§ **Task statement**
Search the records for the string "worn", and show each line where it appears.

:::::

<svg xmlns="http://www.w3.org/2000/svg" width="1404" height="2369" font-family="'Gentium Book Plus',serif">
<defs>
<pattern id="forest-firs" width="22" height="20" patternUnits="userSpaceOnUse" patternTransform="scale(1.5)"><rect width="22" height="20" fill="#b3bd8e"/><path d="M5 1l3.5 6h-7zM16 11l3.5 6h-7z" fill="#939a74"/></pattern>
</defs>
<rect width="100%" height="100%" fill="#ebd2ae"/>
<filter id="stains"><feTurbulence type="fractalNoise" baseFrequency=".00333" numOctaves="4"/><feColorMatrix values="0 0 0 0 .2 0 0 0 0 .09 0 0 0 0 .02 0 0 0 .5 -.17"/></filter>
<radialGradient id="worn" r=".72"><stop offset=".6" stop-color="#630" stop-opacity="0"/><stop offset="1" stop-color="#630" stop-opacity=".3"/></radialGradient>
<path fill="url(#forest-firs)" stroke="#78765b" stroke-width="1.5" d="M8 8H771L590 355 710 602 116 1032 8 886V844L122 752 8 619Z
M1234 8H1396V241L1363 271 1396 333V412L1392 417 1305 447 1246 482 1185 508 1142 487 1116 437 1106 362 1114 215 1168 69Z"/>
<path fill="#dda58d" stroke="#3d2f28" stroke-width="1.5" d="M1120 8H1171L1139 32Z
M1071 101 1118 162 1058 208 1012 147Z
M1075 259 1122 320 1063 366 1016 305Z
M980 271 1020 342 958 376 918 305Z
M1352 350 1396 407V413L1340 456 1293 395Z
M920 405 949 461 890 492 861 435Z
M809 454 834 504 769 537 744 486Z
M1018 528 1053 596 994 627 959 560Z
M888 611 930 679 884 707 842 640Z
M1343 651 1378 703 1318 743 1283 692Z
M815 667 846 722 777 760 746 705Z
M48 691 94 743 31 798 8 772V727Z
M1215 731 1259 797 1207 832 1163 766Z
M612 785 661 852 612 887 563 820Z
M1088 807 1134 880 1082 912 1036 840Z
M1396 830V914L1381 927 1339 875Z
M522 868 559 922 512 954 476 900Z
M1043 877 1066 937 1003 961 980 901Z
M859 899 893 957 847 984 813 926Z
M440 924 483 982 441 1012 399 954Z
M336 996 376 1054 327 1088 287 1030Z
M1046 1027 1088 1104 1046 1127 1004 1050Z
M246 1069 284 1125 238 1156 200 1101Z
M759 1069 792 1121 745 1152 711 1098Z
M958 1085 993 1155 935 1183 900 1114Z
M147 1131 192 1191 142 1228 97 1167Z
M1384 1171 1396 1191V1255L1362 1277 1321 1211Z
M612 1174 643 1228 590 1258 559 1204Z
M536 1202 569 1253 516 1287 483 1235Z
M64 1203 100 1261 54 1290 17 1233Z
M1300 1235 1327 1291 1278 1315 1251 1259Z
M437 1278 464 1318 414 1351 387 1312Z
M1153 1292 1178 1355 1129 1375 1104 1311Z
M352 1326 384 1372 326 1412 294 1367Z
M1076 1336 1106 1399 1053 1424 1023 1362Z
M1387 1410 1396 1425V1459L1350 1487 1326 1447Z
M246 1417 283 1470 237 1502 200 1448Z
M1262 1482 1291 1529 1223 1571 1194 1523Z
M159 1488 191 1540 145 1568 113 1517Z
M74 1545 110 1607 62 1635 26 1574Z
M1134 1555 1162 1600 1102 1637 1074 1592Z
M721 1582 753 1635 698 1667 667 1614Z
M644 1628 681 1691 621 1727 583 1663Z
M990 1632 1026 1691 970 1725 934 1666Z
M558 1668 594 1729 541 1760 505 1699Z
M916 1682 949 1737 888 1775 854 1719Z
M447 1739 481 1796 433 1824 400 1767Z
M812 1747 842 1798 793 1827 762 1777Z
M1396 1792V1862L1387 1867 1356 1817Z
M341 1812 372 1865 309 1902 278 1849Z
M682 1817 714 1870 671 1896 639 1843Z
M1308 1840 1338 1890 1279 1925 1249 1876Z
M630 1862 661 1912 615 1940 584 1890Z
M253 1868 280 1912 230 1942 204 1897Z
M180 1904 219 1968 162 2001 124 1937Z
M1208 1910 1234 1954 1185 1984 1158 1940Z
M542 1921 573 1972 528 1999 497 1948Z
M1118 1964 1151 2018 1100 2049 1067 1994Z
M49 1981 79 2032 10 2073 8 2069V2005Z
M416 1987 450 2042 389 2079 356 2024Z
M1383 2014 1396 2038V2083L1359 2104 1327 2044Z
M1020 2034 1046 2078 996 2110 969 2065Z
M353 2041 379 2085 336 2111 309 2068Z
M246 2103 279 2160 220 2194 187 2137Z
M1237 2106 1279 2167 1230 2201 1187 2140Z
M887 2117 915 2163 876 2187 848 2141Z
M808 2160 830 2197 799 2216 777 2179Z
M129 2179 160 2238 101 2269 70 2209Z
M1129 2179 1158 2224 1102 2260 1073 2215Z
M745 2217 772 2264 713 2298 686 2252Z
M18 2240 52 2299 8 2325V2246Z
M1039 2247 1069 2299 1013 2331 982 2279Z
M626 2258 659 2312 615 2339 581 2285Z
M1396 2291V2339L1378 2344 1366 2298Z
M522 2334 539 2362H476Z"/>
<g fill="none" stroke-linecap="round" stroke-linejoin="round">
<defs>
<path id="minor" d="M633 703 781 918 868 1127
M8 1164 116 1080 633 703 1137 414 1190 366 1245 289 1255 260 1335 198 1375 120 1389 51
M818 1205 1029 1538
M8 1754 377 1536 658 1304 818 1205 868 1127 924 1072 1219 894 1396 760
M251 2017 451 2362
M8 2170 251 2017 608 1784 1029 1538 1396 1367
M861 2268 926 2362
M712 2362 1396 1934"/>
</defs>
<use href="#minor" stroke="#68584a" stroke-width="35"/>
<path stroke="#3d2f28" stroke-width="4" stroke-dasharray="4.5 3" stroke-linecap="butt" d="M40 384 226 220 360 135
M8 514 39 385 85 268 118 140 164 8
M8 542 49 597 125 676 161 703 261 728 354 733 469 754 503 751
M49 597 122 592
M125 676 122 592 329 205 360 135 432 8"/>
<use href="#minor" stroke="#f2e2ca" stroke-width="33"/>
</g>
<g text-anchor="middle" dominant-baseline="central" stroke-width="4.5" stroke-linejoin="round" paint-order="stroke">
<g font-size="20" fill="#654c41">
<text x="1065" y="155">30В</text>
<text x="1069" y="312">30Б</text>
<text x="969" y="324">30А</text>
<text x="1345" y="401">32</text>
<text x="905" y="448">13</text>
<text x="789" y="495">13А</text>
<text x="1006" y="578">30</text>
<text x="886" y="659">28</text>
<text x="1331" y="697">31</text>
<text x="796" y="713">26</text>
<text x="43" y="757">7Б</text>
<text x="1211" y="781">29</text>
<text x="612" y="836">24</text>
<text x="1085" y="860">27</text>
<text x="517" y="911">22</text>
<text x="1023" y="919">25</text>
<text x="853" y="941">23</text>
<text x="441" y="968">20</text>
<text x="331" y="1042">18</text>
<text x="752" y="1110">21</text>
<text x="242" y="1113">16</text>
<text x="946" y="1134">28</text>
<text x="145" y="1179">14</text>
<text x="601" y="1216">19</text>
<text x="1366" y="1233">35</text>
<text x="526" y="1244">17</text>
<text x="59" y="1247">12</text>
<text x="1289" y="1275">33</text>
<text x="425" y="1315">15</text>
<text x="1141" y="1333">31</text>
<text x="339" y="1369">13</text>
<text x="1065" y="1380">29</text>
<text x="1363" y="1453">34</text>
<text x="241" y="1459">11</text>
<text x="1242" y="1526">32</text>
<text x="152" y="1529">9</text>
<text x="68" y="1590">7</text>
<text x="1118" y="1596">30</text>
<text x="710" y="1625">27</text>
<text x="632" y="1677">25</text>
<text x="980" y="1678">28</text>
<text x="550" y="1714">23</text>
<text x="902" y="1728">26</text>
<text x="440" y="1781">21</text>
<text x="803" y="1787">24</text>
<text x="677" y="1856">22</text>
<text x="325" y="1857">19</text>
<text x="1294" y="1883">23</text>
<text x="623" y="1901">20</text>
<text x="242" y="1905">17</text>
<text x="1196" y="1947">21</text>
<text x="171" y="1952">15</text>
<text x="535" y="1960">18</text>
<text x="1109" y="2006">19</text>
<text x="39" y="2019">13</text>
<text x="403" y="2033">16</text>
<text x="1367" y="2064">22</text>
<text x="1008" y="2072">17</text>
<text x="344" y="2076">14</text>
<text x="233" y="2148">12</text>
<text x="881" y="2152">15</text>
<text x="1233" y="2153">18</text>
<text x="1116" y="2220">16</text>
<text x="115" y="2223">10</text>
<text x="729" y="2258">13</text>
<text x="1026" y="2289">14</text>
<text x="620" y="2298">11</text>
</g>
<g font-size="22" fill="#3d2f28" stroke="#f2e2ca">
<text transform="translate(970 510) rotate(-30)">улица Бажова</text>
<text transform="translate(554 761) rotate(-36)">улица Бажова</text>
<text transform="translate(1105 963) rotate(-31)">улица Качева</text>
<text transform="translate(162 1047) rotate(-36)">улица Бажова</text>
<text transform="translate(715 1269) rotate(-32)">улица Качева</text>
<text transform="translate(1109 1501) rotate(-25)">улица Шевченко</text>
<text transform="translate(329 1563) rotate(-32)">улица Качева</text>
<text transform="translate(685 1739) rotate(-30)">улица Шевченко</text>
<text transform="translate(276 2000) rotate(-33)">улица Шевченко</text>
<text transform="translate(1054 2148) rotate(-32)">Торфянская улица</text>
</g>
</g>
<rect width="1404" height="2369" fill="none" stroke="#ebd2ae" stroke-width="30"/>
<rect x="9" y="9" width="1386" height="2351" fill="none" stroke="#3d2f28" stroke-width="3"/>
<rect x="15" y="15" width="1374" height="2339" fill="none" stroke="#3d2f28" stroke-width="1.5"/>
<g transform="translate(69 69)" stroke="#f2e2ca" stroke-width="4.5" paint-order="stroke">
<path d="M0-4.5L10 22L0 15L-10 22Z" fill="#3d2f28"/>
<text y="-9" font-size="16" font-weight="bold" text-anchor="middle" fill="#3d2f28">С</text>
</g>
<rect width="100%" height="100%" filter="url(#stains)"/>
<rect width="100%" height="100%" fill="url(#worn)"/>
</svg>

:::::

§ **Exercise response**
<radialGradient id="worn" r=".72"><stop offset=".6" stop-color="#630" stop-opacity="0"/><stop offset="1" stop-color="#630" stop-opacity=".3"/></radialGradient>
<rect width="100%" height="100%" fill="url(#worn)"/>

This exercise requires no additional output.